# July 4th



## texasred (Jan 29, 2012)

A day to celebrate Independence Day, and also the day more dogs go missing.
So while your enjoying your celebration, make sure pups are safely tuck inside the house.


----------



## mswhipple (Mar 7, 2011)

One reporter on the local news a couple of nights ago did a story about this, and she said that during the three days following July 4th, the animal shelters take in more strays/lost dogs than any other time of the year. Dogs (and cats, too) get scared by all the fireworks and bolt, and then they are lost. Can't be too careful on the 4th!!


----------



## harrigab (Aug 21, 2011)

you should've stuck with us Brits.... ;D (Doug hides behind the sofa lol!)


----------



## Bodhi (Jan 1, 2010)

*Happy 4th July!*

Happy 4th July from Bodhi and Cedar!



















Aloha!


----------



## R E McCraith (Nov 24, 2011)

*Re: Happy 4th July!*

My first 3 Vs were gifts from Hungarian xpats that spent over 2yrs with their pups in relocation camps !FREEDOM is never FREE - thank GOD that we got some of this great breed in the USA !!!!!!!!!!


----------



## tknafox2 (Apr 2, 2013)

It is like a war zone here... The Fireworks are beautiful, we can see them for miles, all the giant displays put on by the cities around us, but the explosions are torturing the dogs. We were called home early from the Party we attend annually. We always leave for home before dark, but the explosions have been non stop for days. Tonight it is just excruciating!! This is Fergys first 4 th of July, I thought he was getting a bit used to the noise, over the last couple of days, but tonight he was in great distress, panting, tongue hanging out and trembling, pacing,confused. I put his kennel in the bedroom closed doors/windows and cranked up some soothing gentle music. It is now 9:34 and I hope the worst of it is over. He has calmed down, Reuben is laying with him, the other two Pearl, and Churro are cuddled up with me in the office, Churro is on my feet.
I ran them extra hard today in hopes that they would just sleep through the noise, I hate to resort to drugs. This is just so sad.


----------



## mswhipple (Mar 7, 2011)

Doug -- LOL! Not to worry! I wouldn't dream of doing anything that might jeopardize my chances of getting a ride on the forums' corporate jet. 

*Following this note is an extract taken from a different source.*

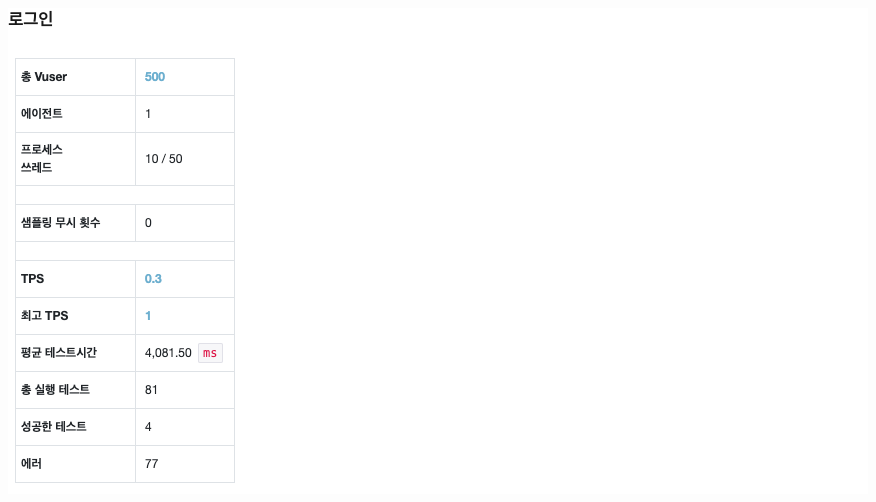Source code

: ### 로그인<a id="post/api/v1/user/login"></a>

![](img/breakpoint-test/user/api_v1_user_login_POST-1.png)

tknafox2 -- It was the same around here last night. I live on a lake, so fireworks all around... We humans were sitting outside viewing the explosions, while poor Willie was pacing and panting inside the house. I kept coming inside to check on him, but of course, there was no comforting him. He wasn't having it. So glad it's over for another year!!


----------



## marathonman (Jan 15, 2013)

We were pretty successful last night with managing fireworks. We had music playing and Jasper's thundershirt on. Every time a big firework hit, we'd give him cheese. You could tell he was still a little stressed, but we wasn't barking, only looking for more cheese.


----------



## luv2laugh (Oct 6, 2011)

Haven't been on here in so long, actually came to post the 4th of July photos of Oso (hopefully not disrespectful because he has a little flag he's waving). 

The thunder shirt helps Oso a lot. We put it on early in the day and we feel we saw a difference. There are lots of illegals the night before so we were able to compare.


----------



## tknafox2 (Apr 2, 2013)

The fireworks finally died down enough at 11:30 to let Fergy out of his crate so he could go to his sleeping place. The explosions continued beyond 2 am.
I wish I had thought of the thundershirt!! It may have helped him a bit other then the fact it was very hot here, and he might have become to warm??
The trainer had us take him to the beach today to cool off, and play and just have a good time...Which he did!! We will go to Prado Dog Training park Tues. to shoot and make sure it has not effected that aspect of his life.


----------



## MCD (May 4, 2013)

On Canada Day oh I stand corrected seeing as it fell on a Tuesday this year- we had fireworks allowed by bylaw on Friday right through to Tuesday night. Dharma went ballistic for about 2 hours for the duration. She was running around like crazy, trying to hide and panting. Her thunder shirt and curling up in bed with her finally settled her for the night. Waaay too many days to have to endure this.


----------



## jld640 (Sep 29, 2010)

Savannah was crated when the explosions first started. The cat was in her kitty crate and I put the two crates so the doors were right next to each other. I covered both crates with a dark sheet so the flashing lights weren't visible. In addition to the radio, I turned on a fan in the room so there was a constant, low hum. 

Every time I stuck my head under the sheet, the cat purred and Savannah was stretched out with her head down. Knock on wood, I think I found a formula that works for us.


----------